Hayao Miyazaki nasceu a 5 de janeiro de 1941 em Bunkyo, subdistrito de Tóquio, no Japão, em vésperas da entrada do seu país na Segunda Guerra Mundial. O seu pai trabalhava numa fábrica de aviões, propriedade do seu tio, denominada Miyazaki Planes. O contacto indireto que teve, desta forma, com o conflito bélico acender-lhe-ia a sua parte mais pacifista e moralista diante da existência da guerra. A sua mãe, mulher reservada e inteligente, tornou-se a inspiração para, entre outras personagens femininas, a protagonista de “Castle in the Sky” (1986). A guerra forçou também a uma atitude mais nómada, tendo a família vivido em várias cidades do país. No período escolar de Miyazaki, a sua mãe foi vítima de uma tuberculose espinal, que a acamou durante nove anos.

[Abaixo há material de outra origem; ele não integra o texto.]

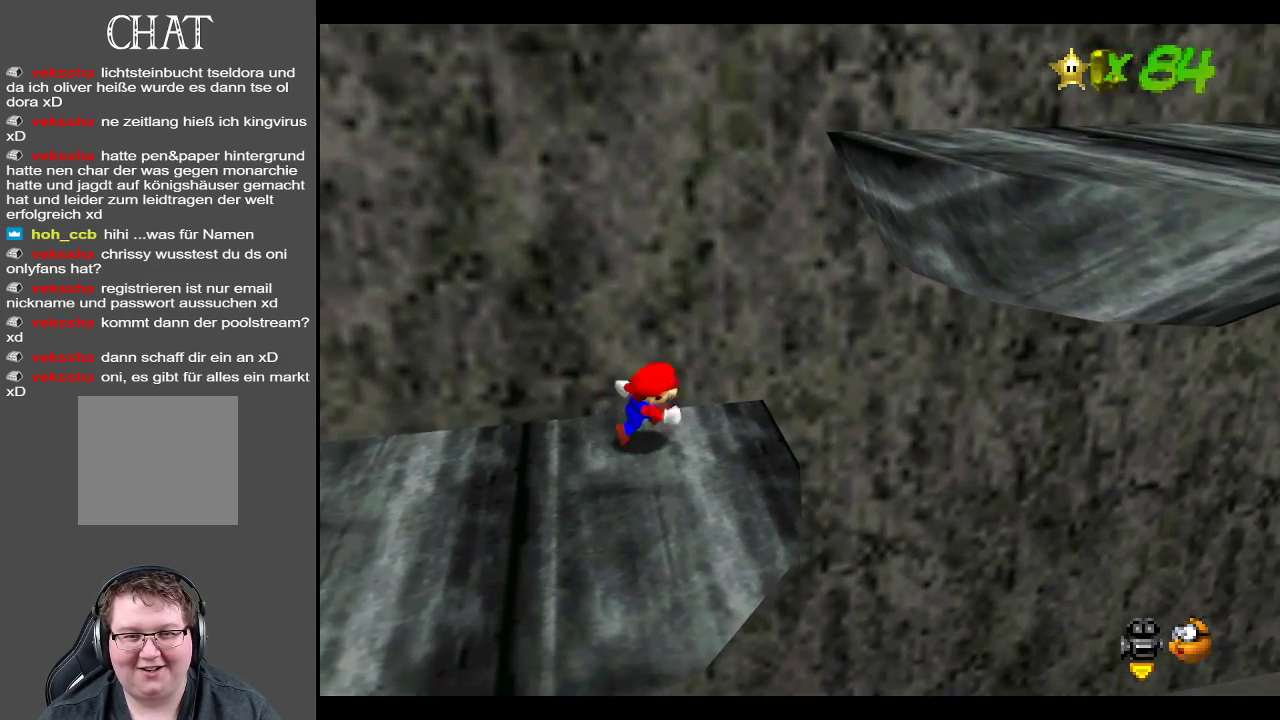
{"buttons": ["A"], "left_stick": "right", "right_stick": "center", "events": [[67, "left_stick", "down-left"], [183, "left_stick", "left"], [350, "left_stick", "right"], [417, "A", "down"]]}
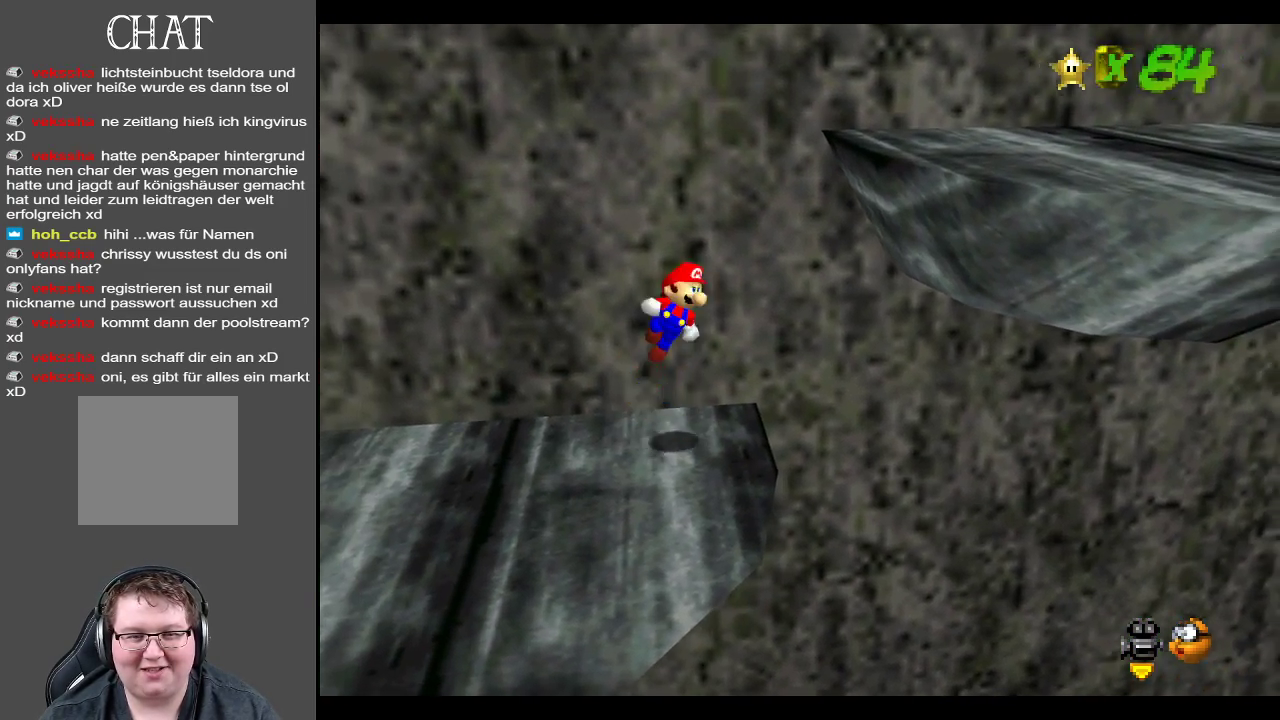
{"buttons": [], "left_stick": "right", "right_stick": "center", "events": [[450, "A", "up"]]}
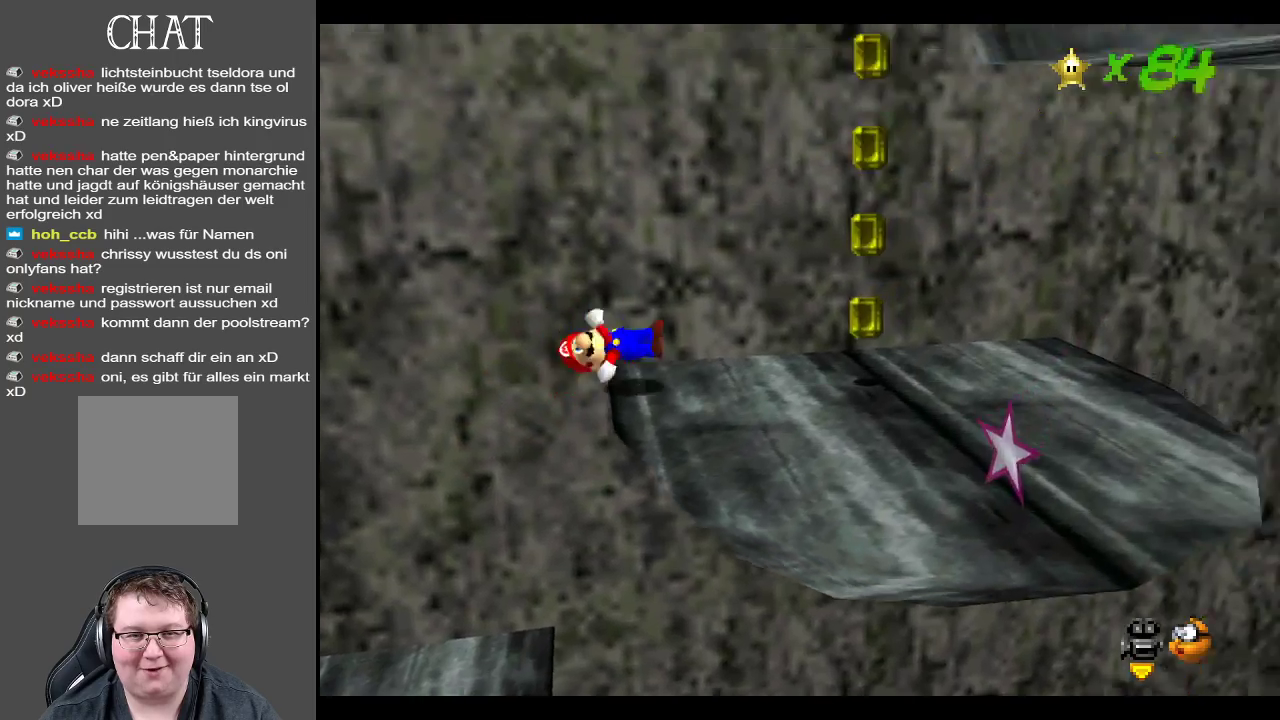
{"buttons": [], "left_stick": "down-left", "right_stick": "center", "events": [[83, "B", "down"], [250, "B", "up"], [400, "left_stick", "down"], [467, "left_stick", "down-left"]]}
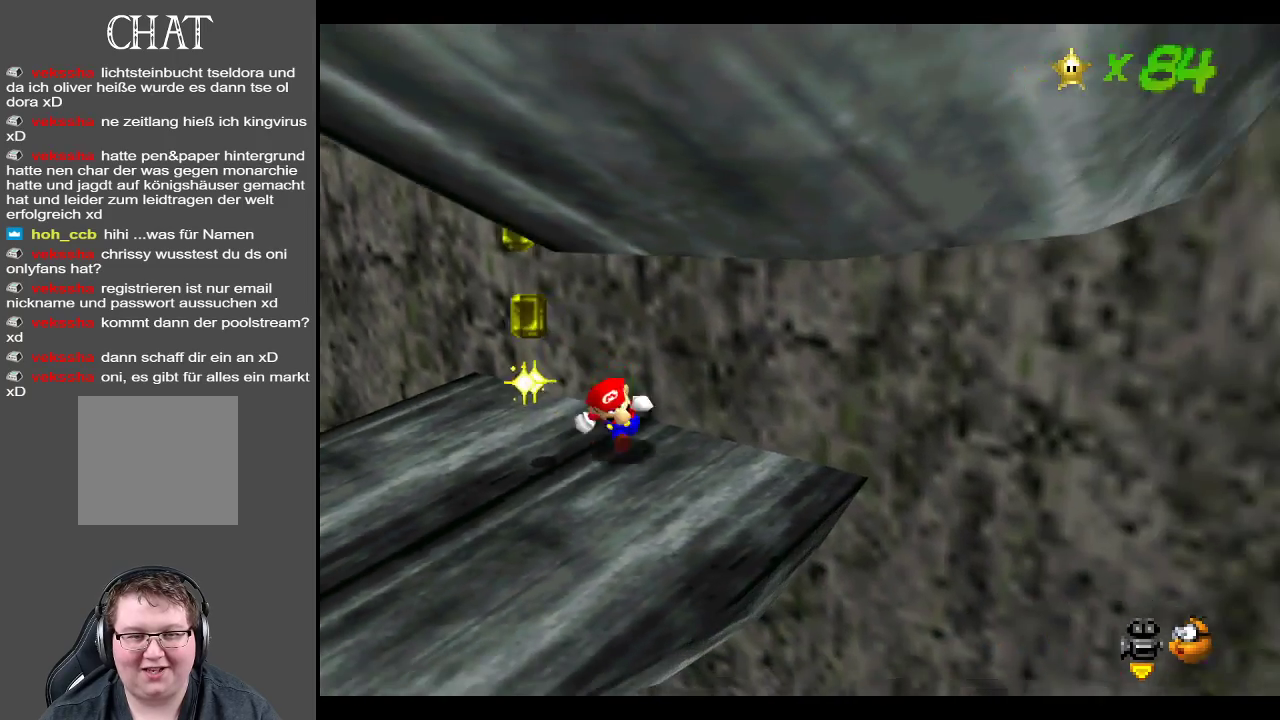
{"buttons": [], "left_stick": "left", "right_stick": "center", "events": [[167, "left_stick", "left"]]}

Num período bastante complicado da vida do jovem, este não seria esquecido na sua carreira cinematográfica, com “My Neighbor Totoro” (1988) a expressar parte das dores sentidas durante esta fase. Todas estas referências acabam por fazer do cineasta alguém com um cariz algo autobiográfico nos seus empreendimentos na sétima arte. No entanto, a sua paixão pelo cinema só despertaria em 1958, no seu último ano em Toyotama High, escola secundária que frequentou. Ao assistir a “Panda and the Magic Serpent” (1958), de Taiji Yabushita, o japonês sentiu o seu coração palpitar pela animação cinematográfica. Foi aí que, em paralelo com o ingresso em Ciências Políticas e Economia na Universidade Gakushuin, deu forma à sua imaginação, com desenho de aviões e de aeronaves que havia visto na empresa da sua família. Durante o tempo académico, frequentou um clube de pesquisa de literatura infantil e, com a inspiração consumada, consegue um emprego na Toei Animation, produtora responsável pelo primeiro filme de animação que viu.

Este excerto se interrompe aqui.